Rewrite the records as a numbered list, from the start through the line containing "1001 (4%) occurrences", leaving out blank lines.

● **Material for this exercise**:

◆ ◆ ◆

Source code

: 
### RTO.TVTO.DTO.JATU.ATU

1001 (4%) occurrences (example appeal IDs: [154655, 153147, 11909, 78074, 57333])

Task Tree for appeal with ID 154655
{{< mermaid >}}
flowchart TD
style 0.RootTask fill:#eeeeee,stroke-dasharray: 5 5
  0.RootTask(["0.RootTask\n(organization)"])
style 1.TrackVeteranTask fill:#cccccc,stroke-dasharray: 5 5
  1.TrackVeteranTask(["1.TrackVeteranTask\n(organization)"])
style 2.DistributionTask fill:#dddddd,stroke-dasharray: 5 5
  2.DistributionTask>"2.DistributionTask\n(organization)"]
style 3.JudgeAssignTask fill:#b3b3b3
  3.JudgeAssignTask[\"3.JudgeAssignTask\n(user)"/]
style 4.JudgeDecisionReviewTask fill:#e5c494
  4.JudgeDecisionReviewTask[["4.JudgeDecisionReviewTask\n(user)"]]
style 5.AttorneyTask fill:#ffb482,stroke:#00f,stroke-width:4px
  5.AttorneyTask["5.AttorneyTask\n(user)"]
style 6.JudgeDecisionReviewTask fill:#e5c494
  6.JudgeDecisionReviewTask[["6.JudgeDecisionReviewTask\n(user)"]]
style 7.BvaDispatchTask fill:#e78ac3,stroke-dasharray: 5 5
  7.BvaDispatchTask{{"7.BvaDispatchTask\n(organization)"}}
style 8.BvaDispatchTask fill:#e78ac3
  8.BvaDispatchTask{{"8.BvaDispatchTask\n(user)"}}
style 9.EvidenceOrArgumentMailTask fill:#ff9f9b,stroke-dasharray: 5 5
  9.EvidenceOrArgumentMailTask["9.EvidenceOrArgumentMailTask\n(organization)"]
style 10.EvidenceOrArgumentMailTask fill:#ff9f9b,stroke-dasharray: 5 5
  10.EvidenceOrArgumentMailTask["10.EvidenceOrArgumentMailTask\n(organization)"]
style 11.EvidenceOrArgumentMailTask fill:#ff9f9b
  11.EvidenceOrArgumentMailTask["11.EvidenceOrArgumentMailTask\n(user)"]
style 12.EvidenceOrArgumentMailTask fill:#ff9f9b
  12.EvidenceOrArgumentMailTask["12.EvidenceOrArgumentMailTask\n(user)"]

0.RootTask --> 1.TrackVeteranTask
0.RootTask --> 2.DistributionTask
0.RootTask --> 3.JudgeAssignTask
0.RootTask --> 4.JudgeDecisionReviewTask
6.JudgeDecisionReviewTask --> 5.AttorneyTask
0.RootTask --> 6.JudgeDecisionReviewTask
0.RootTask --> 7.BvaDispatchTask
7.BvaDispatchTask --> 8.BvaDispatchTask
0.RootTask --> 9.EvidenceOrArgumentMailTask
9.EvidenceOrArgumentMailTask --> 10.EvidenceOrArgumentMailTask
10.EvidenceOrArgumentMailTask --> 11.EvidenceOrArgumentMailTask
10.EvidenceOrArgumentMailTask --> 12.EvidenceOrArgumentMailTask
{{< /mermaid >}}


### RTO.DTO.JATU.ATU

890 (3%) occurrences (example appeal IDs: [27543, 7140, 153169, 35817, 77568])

◆ ◆ ◆

● **Result below**:
1. Source code
2. : 
3. ### RTO.TVTO.DTO.JATU.ATU
4. 1001 (4%) occurrences (example appeal IDs: [154655, 153147, 11909, 78074, 57333])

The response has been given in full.